New Research identifies brain Activity Pattern as Potential Early Alzheimer’s Marker
Researchers have identified a distinct pattern of brain activity that may serve as an early, noninvasive marker for Alzheimer’s disease progression. The findings,published in Imaging Neuroscience,represent a meaningful step towards earlier diagnosis and potential intervention strategies.
The study, a collaboration between Brown University and the complutense University of Madrid, analyzed magnetoencephalography (MEG) recordings from 85 patients with mild cognitive impairment. MEG is a technique that measures electrical activity in the brain without requiring invasive procedures, while patients rested with their eyes closed. Researchers monitored the participants over several years to track disease progression.
A key to the discovery was the Spectral Events Toolbox, a computational tool developed at Brown University. Unlike traditional MEG analysis methods that average brain activity, this toolbox reveals neuronal activity as individual events, detailing their timing, duration, and strength. The toolbox has gained widespread recognition within the scientific community, being cited in over 300 academic studies.Applying the Spectral Events Toolbox, the team focused on brain activity within the beta frequency band - a frequency known to be involved in memory processing and therefore relevant to Alzheimer’s disease. They found that individuals who afterward developed Alzheimer’s disease within two and a half years exhibited substantially different beta event patterns compared to those who did not.Specifically, these future Alzheimer’s patients displayed beta events that occurred at a lower rate, were shorter in duration, and had weaker intensity.

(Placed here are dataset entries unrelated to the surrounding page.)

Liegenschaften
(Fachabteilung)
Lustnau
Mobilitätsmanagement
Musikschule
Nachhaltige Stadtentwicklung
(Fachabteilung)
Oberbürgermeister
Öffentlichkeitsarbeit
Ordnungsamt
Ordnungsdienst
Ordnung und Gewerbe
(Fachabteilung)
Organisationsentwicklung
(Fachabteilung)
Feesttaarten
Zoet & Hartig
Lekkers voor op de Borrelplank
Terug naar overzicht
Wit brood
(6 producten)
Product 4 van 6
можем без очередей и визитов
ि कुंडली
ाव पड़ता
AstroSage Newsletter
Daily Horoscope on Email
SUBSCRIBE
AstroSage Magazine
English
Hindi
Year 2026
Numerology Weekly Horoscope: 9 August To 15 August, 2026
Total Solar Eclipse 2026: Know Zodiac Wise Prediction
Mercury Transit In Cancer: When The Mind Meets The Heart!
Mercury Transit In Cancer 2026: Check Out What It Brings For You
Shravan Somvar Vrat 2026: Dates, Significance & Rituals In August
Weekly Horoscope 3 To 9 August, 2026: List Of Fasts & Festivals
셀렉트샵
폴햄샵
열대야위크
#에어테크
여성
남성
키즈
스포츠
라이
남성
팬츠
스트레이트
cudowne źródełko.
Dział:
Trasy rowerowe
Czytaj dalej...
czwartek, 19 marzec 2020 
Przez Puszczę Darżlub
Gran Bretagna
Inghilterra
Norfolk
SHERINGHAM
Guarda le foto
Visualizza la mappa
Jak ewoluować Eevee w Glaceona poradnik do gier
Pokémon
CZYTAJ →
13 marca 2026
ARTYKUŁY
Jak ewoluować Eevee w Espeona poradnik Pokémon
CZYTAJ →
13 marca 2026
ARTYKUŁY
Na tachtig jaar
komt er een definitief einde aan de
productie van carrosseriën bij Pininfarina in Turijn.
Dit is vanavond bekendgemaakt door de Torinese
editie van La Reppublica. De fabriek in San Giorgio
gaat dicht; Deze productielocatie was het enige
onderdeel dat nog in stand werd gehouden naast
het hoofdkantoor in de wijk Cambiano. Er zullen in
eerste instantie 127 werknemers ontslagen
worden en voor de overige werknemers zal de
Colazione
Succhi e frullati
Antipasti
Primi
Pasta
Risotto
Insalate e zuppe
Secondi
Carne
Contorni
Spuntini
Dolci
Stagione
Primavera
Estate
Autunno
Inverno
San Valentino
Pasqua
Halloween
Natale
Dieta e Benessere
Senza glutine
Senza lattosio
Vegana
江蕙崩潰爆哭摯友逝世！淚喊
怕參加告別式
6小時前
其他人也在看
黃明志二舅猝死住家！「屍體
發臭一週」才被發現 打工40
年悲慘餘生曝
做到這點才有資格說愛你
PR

“two and a half years prior to their Alzheimer’s disease diagnosis, patients were producing beta events at a lower rate, shorter in duration and at a weaker power,” explained Danylyna Shpakivska, the Madrid-based first author of the study. Researchers believe this is the first time beta events have been linked to Alzheimer’s disease.
This brain activity-based biomarker offers a more direct assessment of neuronal response to the toxic effects of beta amyloid plaques and tau tangles – proteins associated with alzheimer’s – than existing methods like spinal fluid or blood tests.
According to researcher David Jones, the discovery holds promise for clinical submission. “The signal we’ve discovered can aid early detection,” she stated, adding that replication of the findings could lead to the use of the Spectral Events Toolbox for early diagnosis and monitoring the effectiveness of potential treatments.The research team, now funded by a Zimmerman Innovation Award in Brain Science, is moving into a new phase focused on understanding the underlying mechanisms generating these beta event patterns through computational neural modeling. The ultimate goal is to identify potential therapeutic interventions to correct the observed brain activity abnormalities.
The research was supported by the National Institutes of Health, including the BRAIN Initiative, and funding agencies in Spain.